A great cookbook for picky eaters is Deceptively Delicious by Jessica Seinfeld! you can get it on Amazon for cheap! I have it and the recipes are great and super easy!
Hang in there and give me a call

Jennifer said...

Cauliflower Scrambled Eggs for breakfast as well... YOU CANNOT taste the cauliflower! I swear!

Shaloma said...

Zeke is pretty picky sometimes. I think it's more of a power struggle for him. He wants to make some decisions and this is one he knows we can't 'force'. We just put his plate in front of him and if he doesn't eat, he doesn't get a snack until breakfast time. We don't force him to eat his dinner for breakfast, but the next meal he refuses to eat again he doesn't get a snack until the next meal. We just make sure he eats his vitamin. Some meals he eats as much as I would eat and some meals he doesn't eat at all. I just figure he's in a phase and will eventually even out. Whatever you decide works best for your family is the best answer.

suzannah {so much shouting, so much laughter} said...

i hear ya, girl!

d ate anything as a babe and then got picky, and she'll refuse things out of sheer stubbornness that she'll gobble every other day.
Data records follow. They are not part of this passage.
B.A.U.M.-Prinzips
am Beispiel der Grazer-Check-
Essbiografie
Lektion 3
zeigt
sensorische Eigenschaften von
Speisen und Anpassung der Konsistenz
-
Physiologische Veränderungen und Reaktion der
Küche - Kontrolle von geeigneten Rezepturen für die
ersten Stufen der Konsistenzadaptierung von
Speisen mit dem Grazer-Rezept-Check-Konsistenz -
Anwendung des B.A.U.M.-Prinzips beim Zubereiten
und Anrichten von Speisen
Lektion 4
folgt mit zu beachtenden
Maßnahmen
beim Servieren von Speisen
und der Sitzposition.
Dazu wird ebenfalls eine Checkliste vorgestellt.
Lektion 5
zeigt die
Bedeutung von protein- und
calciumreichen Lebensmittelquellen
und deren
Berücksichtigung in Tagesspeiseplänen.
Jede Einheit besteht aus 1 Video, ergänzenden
1. we make her try everything.

2. if she won't eat, we don't try to make her, but i will put the plate away for "snack" later (and not offer other foods or treats). jim and i had to get on the same page w this. he wanted to force her more, but i didn't think it was helpful--and it was ruining our only adult/family time!
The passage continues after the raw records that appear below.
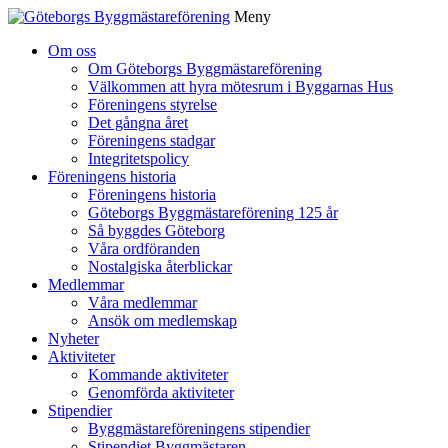
Meny
Gå
Om oss
vidare
Om Göteborgs Byggmästareförening
till
Välkommen att hyra mötesrum i Byggarnas Hus
innehåll
Föreningens styrelse
Det gångna året
Föreningens stadgar
Integritetspolicy
Föreningens historia
Föreningens historia
Göteborgs Byggmästareförening 125 år
Så byggdes Göteborg
Våra ordföranden
Nostalgiska återblickar
Medlemmar
Våra medlemmar
Ansök om medlemskap
Nyheter
Aktiviteter
Kommande aktiviteter
Genomförda aktiviteter
Stipendier
Byggmästareföreningens stipendier
Stipendiet Byggmästaren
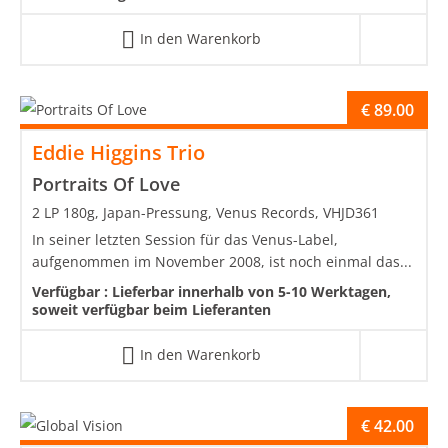
In den Warenkorb
€
89.00
Eddie Higgins Trio
Portraits Of Love
2 LP 180g, Japan-Pressung, Venus Records, VHJD361
In seiner letzten Session für das Venus-Label,
aufgenommen im November 2008, ist noch einmal das...
Verfügbar :
Lieferbar innerhalb von 5-10 Werktagen,
soweit verfügbar beim Lieferanten
In den Warenkorb
€
42.00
3. we don't do short-order toddler meals either, but i will occasionally offer a side we wouldn't otherwise eat w dinner--yogurt, applesauce, grapes.

hang in there:)

suzannah {so much shouting, so much laughter} said...
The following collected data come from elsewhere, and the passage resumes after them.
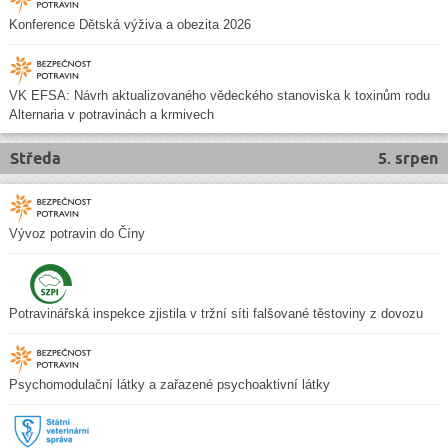
Konference Dětská výživa a obezita 2026
VK EFSA: Návrh aktualizovaného vědeckého stanoviska k toxinům rodu
Alternaria v potravinách a krmivech
Středa
5. srpen
Vývoz potravin do Číny
Potravinářská inspekce zjistila v tržní síti falšované těstoviny z dovozu
Psychomodulační látky a zařazené psychoaktivní látky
also, we don't hold anything until the next day. even if dylan is "done," she sits w/ us until she is excused. then she can play. we don't punish not being a cooperative eater, but we won't give snacks.

it can be maddening, but i think a more laid back approach helps us. good luck!

Rachelle said...

My 25month old is crazy picky about what he eats and has been since we introduced food. To add insult to injury, he was only in the 4th percentile for weight at 15 months. That can really stress a mom out!!!!

He is now back into the 9th percentile for weight at 24 months. Meals have become a bit less of a battle, but it is still hard. I try to remember that my son likes room to breathe.... he likes to have a couple of options given to him.

Now, I give him something that I would like him to *try* (if he has one bite and doesn't like it, that is fine, he doesn't need to finish it). But now I put of options out on the plate. I pick a few things I know he won't eat, a few things he will eat if he has too (salad fixings) and a few things he will eat (popcorn chicken, pumpkin bread, yogurt, cheese, spoonfuls of peanut butter). I put the things he will eat only if he has to first... veggies ect... that way he can eat those if he is really hungry. If he has made some headway there, then I ask him to take a bite of the stuff he hates (aka, anything new) and tell him he has to try it before he gets anything else. Then I give him what I know he likes. We only do this at dinner time. Lunch time, well I *try* to hold firm to whatever I give him and nothing else.

It is really hard and I find myself bargaining more than I would like (if you take a bite of this, then you can have a (whatever he likes yogurt ect). Is it good? Is it bad? I am not sure, but right now it seems to be working.... I see him trying new things by himself (spinach!!). I think his biology says he will be light (it runs in the family), so now I just go for encouraging him to try healthy things and eat them if he likes.

Who ever thought getting kids to eat would be so hard???